Vivekananda thus traced the flaws in denominational religion here, and he predicted the decline many churches are witnessing today. People do not want to be told to accept on blind faith that God exists, he said. They seek verifiable truths. 'They want facts in their own consciousness.' He mentions a 'recent' U.S. survey in 1896, in which many Americans declined to identify with any particular form of religion. The days were numbered for religious sects, he told a Sunday Times of London interviewer. 'I am sure that they [religious sects] are bound to disappear.

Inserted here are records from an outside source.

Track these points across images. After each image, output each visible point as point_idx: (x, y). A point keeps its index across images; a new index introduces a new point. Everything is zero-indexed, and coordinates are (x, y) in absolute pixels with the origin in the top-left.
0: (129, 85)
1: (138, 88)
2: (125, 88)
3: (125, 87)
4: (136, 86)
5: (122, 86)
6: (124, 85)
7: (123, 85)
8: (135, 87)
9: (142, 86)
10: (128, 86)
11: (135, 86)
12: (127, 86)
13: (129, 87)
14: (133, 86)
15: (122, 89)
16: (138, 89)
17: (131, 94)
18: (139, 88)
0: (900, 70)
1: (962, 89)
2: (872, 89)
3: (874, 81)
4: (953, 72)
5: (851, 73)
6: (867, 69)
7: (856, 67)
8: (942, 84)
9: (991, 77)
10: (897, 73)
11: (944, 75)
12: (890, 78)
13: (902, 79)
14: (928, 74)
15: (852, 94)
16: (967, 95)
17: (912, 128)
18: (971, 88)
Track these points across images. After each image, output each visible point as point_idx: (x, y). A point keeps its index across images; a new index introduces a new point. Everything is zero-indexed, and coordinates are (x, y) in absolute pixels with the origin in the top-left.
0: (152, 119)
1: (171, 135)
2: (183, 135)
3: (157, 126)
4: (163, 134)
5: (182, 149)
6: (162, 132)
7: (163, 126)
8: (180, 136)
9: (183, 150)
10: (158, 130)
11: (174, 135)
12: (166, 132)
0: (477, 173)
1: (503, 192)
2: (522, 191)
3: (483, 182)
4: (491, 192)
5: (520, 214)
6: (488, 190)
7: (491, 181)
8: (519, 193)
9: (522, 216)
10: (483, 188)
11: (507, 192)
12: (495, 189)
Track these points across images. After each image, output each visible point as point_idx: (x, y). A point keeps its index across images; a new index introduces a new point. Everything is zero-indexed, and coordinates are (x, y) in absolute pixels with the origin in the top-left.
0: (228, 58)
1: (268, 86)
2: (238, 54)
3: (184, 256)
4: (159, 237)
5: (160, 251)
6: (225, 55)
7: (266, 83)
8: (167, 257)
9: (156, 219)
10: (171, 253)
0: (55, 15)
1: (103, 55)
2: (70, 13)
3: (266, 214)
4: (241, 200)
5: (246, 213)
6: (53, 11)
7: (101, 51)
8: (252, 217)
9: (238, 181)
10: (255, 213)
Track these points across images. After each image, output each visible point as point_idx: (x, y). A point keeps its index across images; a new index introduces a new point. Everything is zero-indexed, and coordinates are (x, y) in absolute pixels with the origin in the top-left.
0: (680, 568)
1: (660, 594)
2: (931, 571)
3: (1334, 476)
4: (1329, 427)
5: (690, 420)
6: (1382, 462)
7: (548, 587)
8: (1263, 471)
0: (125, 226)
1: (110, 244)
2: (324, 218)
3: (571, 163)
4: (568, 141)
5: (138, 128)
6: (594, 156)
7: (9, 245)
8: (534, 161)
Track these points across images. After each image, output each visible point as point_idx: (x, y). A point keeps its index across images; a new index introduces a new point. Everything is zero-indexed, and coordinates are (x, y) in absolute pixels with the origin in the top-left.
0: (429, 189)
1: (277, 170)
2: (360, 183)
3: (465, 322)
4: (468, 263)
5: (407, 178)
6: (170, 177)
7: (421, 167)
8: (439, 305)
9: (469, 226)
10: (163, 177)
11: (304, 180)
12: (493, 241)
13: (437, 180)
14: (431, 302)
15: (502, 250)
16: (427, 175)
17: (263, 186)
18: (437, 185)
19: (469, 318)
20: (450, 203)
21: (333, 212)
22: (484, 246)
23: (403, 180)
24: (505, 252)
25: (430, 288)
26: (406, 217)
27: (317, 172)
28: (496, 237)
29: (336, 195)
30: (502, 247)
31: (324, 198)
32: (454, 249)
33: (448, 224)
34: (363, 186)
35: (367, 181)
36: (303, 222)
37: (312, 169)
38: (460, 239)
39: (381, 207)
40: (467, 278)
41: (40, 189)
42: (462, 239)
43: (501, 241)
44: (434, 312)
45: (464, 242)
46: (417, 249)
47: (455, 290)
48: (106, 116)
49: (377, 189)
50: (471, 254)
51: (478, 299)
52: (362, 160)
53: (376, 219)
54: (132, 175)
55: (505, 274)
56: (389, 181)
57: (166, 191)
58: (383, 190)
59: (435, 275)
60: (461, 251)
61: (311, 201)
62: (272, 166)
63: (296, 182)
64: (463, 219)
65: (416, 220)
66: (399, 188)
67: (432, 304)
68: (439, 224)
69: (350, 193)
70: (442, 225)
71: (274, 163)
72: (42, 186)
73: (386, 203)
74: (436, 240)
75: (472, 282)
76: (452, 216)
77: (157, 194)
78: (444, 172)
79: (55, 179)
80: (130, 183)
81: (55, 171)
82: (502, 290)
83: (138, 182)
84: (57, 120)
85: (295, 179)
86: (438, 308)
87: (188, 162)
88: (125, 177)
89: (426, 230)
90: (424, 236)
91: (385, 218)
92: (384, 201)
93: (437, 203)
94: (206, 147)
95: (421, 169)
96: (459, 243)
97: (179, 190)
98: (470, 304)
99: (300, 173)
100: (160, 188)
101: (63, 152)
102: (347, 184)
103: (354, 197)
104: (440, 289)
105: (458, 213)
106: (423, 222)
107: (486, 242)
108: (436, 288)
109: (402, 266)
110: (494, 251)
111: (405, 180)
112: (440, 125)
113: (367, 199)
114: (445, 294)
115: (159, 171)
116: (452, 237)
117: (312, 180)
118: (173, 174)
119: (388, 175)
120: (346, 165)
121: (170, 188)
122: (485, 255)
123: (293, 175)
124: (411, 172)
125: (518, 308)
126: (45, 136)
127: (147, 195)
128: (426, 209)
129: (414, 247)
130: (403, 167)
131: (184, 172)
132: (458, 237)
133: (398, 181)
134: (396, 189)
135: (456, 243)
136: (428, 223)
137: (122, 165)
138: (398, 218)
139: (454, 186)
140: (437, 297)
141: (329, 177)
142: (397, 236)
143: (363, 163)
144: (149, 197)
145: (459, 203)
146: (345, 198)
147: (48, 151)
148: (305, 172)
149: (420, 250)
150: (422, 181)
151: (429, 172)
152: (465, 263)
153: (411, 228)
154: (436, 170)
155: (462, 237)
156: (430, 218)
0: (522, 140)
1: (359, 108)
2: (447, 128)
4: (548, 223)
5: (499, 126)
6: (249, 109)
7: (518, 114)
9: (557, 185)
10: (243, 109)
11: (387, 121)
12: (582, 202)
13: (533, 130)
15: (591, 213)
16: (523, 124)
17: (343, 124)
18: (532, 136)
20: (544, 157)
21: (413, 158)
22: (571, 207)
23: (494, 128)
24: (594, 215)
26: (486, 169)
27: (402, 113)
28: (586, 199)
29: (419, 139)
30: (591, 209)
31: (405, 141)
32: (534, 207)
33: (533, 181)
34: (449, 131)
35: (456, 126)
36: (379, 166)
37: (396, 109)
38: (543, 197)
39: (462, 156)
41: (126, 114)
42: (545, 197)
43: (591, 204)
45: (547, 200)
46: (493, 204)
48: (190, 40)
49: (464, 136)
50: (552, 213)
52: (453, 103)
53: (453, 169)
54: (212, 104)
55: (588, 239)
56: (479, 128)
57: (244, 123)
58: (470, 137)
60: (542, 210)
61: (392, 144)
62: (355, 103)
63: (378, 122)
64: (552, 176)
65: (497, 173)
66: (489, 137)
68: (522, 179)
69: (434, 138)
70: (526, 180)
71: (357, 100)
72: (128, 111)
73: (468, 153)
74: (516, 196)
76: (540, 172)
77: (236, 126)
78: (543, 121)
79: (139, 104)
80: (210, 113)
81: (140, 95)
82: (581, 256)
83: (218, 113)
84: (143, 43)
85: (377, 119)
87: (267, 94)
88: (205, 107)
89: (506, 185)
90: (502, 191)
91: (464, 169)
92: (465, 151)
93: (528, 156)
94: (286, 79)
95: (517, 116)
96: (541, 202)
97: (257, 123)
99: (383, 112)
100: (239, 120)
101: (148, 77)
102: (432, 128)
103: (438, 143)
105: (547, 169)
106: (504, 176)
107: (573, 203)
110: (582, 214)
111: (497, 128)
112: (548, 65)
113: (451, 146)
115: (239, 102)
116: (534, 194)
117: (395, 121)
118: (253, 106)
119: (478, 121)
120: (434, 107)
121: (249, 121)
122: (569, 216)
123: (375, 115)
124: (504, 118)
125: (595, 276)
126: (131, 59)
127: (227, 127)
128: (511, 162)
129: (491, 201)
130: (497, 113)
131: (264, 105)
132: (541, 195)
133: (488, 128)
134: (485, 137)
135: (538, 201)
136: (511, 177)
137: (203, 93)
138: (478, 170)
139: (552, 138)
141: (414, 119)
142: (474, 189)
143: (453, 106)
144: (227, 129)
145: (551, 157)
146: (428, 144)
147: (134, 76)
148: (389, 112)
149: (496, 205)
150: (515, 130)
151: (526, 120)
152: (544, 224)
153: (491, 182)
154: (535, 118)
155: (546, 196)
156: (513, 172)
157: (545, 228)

Their existence is founded on non-essentials; the essential part of them will remain and be built up into another edifice.'
He saw that too many church services were becoming empty rituals without revealing the higher truths. 'I cannot get ready my religious feelings at a moment's notice,' he said. 'What is the result of this mummery and mockery? … How can human beings stand this religious drilling? It is like soldiers in a barracks. Shoulder arms, kneel down, take a book, all regulated exactly. Five minutes of feeling, five minutes of reason, five minutes of prayer, all arranged beforehand. These mummeries have driven out religion.' And again: 'God sitting up on a cloud! Think of the utter blasphemy of it! It is materialism—downright materialism.… It is all matter, all body idea, the gross idea, the sense idea.'
Let churches preach doctrines, theories, philosophies, he would say, but for real worship the individual must explore the meditative side of religion, assimilate much more than a moral list of do's and don'ts. He or she must delve into their deepest consciousness where anger, fear and greed are transformed, where the individual discovers the Divine effulgence within which connects all life together. Vivekananda said it was possible for a large number of individuals to discover that unity.
'I am sure the day will come when separation will vanish and that 'Oneness' to which we are all going will become manifest,' he said. 'A time must come when … the whole of mankind will become Jivanmuktas—free [aware of the Divine] whilst living. We are all struggling towards that one end through our jealousies and hatreds, through our love and co-operation.'
Is it really possible for so many to become aware of the inner Divine light while living on this earth? Those who are familiar with Swami Vivekananda's history know that he was not a man given to false optimism or sentimental hopes. His very name, Vivek, attests to his 'discrimination,' his capacity to choose between the ephemeral reality of earthly living and the unchanging, timeless reality of the spirit.
Vivekananda was the foremost disciple of Sri Ramakrishna Paramahamsa, the towering holy man of India who practised the disciplines of many faiths and who realised God in many forms, such as the Divine Mother, Krishna, Shiva, Jesus the Christ, Muhammad, as well as the formless absolute.
Swami Vivekananda's spiritual lineage was apparent in his teachings, 'All religions are different expressions of the same truth,' he said. 'All march on or die out. They are the radii of the same truth, the expression that variety of mind requires.'Vivekananda was a wandering monk, a sannyÀsin (which he described as a 'divine outlaw'). Indeed, he had ignored the threats of the religious hierarchy in India and its taboo on travel across the ocean to come to this country. For this, the orthodox Brahmins declared the swami outcaste, forbidden to enter a Hindu temple for the rest of his life. But Vivekananda was not affected by censure and would not be held hostage by ambition.